Did you hear the one about
the comedian turned eminent
director? ... Rock presenting the 2005
Oscars. Photograph: Mark J Terrill
Comedian Chris Rock has aired his disaffection with Hollywood before. "Hollywood's just not funny," he has said, daringly soon before accepting the gig to present the Oscars. "You walk around and think 'Where's the funny at?' All there is is a bunch of directors and actors walking around. I like going into a diner and meeting real people. Funny is where the real people are."
What few people had guessed is that behind the Everybody Hates Chris and Madagascar star's Tinseltown fatigue lay a deep affection for the nouvelle vague, which he is apparently planning to honour with a remake of Eric Rohmer's Chloe in the Afternoon, from his own script (with Louis CK) and with himself as both director and star.
Rohmer's work is memorably described by David Thomson in his Biographical Dictionary of Film as "semiformal, literary inquiries into the sensibilities of a group of people gathered round some modest action - so modest, indeed, that an outsider might not notice". Whether such nuances will survive the translation to contemporary America and the directorial touch of a comedian not hitherto known - in films like The Longest Yard and Dogma - for fine-tuned subtlety, remains to be seen.
But one crosses one's fingers that it will.
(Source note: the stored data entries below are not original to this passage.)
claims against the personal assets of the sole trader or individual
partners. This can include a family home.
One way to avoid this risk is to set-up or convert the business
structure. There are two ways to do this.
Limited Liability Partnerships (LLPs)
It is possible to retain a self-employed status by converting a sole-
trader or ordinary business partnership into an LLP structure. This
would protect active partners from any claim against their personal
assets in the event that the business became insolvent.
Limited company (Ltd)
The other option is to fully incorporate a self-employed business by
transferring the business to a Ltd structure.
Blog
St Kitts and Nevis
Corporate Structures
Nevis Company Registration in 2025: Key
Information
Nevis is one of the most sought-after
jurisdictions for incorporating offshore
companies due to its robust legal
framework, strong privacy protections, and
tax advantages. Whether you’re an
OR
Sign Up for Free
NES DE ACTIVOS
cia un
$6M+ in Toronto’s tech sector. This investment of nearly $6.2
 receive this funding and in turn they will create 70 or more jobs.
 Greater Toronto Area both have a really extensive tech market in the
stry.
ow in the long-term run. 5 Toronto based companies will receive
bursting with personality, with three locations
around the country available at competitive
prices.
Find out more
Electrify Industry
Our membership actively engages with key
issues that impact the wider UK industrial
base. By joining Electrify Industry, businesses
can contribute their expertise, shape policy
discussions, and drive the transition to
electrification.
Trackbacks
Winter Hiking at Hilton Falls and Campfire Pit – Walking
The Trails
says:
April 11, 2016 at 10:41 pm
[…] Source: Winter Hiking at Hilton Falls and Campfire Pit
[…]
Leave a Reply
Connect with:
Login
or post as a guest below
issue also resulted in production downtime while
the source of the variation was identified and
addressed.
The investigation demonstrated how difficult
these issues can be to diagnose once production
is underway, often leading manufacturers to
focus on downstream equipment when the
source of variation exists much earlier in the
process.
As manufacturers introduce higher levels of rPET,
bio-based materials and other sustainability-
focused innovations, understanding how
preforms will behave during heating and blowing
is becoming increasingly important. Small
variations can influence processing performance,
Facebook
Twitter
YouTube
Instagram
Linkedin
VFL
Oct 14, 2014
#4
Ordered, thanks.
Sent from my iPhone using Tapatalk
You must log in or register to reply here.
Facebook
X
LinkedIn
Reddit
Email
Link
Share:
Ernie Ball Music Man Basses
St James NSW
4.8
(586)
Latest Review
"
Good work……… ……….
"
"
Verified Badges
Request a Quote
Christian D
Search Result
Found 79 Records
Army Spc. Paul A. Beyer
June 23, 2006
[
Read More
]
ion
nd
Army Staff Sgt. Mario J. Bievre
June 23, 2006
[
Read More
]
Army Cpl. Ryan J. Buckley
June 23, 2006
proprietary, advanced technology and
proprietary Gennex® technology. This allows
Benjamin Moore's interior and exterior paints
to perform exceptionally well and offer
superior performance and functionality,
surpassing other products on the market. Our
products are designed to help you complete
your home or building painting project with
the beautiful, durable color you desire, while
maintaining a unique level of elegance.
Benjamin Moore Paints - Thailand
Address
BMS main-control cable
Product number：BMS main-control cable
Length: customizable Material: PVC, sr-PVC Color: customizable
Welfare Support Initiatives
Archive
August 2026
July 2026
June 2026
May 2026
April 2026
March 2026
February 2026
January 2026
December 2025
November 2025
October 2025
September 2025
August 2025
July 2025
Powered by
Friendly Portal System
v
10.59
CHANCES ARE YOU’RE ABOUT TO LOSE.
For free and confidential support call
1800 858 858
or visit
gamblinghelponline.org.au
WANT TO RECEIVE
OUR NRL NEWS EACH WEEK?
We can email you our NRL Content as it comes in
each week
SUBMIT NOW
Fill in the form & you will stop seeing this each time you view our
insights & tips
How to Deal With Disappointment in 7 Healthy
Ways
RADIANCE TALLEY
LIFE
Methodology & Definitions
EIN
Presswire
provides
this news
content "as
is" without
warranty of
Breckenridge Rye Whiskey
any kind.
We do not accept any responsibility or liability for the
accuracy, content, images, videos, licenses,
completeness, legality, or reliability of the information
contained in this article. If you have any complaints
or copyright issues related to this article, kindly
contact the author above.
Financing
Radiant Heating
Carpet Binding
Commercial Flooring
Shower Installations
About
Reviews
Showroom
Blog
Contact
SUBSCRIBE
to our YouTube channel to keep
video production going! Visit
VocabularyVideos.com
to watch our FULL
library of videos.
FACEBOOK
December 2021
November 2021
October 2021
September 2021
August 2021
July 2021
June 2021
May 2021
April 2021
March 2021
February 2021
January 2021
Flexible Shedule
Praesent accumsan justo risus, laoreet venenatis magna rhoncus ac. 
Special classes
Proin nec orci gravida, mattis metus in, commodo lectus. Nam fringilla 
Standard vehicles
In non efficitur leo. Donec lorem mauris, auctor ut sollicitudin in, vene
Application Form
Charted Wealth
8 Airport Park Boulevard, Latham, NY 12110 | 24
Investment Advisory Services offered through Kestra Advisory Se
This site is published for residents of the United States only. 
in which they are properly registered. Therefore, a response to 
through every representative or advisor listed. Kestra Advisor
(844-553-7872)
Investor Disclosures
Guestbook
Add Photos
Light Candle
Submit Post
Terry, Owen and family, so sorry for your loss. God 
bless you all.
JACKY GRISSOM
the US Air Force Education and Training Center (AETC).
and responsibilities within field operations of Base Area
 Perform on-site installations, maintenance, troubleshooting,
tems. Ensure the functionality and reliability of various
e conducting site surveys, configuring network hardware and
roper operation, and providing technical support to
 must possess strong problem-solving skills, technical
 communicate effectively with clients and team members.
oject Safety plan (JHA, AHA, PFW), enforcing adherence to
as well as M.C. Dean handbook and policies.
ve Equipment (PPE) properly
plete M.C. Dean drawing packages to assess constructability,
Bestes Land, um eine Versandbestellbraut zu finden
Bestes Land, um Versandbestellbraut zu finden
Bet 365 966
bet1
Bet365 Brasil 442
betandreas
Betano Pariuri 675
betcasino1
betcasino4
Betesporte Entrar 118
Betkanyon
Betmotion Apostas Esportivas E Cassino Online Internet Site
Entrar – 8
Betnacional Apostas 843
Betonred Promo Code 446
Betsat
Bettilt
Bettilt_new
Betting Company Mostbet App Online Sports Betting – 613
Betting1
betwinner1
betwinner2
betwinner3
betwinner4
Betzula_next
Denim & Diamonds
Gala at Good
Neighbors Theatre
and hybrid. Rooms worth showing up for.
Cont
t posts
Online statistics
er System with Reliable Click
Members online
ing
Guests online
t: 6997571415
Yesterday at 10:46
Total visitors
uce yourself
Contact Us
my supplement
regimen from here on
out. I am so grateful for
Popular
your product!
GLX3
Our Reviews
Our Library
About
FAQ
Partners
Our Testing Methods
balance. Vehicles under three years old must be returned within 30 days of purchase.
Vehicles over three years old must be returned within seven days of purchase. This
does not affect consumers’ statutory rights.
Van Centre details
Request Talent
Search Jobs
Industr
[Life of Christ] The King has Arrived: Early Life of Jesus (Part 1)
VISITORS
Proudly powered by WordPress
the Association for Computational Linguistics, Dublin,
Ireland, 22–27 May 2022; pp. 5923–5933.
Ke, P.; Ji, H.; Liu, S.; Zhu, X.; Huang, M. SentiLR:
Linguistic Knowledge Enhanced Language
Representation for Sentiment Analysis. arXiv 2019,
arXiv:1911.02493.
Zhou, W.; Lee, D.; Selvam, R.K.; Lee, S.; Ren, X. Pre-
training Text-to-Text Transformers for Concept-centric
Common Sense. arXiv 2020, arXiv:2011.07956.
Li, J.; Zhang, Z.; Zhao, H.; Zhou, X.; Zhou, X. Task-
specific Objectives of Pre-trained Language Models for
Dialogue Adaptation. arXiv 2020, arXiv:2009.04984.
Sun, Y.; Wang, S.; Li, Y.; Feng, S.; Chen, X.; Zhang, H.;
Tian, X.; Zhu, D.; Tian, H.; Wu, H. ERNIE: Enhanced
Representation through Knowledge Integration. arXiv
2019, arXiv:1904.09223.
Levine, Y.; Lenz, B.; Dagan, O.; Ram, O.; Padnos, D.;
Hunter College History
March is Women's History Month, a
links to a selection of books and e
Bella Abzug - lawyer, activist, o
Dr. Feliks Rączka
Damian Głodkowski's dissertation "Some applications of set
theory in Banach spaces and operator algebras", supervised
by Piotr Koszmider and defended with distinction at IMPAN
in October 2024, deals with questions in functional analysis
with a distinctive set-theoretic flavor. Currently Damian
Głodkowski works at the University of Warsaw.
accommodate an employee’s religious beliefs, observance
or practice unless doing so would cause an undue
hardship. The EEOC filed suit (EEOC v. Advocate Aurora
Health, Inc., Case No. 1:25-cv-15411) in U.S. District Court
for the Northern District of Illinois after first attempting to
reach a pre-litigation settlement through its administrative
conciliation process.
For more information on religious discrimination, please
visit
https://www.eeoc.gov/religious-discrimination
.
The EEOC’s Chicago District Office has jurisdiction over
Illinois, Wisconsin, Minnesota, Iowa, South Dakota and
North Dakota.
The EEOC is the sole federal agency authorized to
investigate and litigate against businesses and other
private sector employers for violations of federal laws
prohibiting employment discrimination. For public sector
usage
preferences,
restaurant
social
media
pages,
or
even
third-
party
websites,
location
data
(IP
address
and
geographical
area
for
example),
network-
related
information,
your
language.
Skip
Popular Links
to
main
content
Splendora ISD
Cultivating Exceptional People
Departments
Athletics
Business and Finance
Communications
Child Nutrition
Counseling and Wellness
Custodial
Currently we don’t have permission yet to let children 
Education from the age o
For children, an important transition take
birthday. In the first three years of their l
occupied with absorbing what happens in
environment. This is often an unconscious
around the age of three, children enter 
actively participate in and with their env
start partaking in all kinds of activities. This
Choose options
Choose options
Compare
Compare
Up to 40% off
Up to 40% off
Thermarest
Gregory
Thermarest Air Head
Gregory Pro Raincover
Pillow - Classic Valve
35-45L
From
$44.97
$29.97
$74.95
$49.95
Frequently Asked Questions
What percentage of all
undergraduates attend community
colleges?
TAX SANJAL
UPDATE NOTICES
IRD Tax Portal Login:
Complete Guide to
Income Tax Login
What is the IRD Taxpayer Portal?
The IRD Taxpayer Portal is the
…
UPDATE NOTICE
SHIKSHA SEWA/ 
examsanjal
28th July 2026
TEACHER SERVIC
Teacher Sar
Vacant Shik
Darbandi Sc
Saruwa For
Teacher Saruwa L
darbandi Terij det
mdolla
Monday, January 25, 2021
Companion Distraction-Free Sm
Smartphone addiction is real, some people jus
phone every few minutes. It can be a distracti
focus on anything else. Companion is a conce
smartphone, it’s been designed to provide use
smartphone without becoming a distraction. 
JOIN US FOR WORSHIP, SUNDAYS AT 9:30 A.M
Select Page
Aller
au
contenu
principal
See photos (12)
Many a comedian before him has aspired to serious roles - Kenneth Williams longed to play Shakespeare even as he was camping it up for the Carry On franchise, and Woody Allen's fondness for intense European psychodrama is, some would argue, all too well known.
With any luck, it could set a model for other comics. While the prospect of, say, the Farrelly brothers tackling a Bresson re-make, or Rowan Atkinson deploying his mobile features in one of Dreyer's silent scripts, is enough to set stomachs across Europe turning, other similarly unexpected projects have worked out a lot better - the lugubrious jowls of Buster Keaton, for instance, were perfect for Samuel Beckett's Film, and many would argue that Jerry Lewis's finest hour on film was in the less than laugh-a-minute King of Comedy.
Which funnymen would you most like to see showing off their serious side?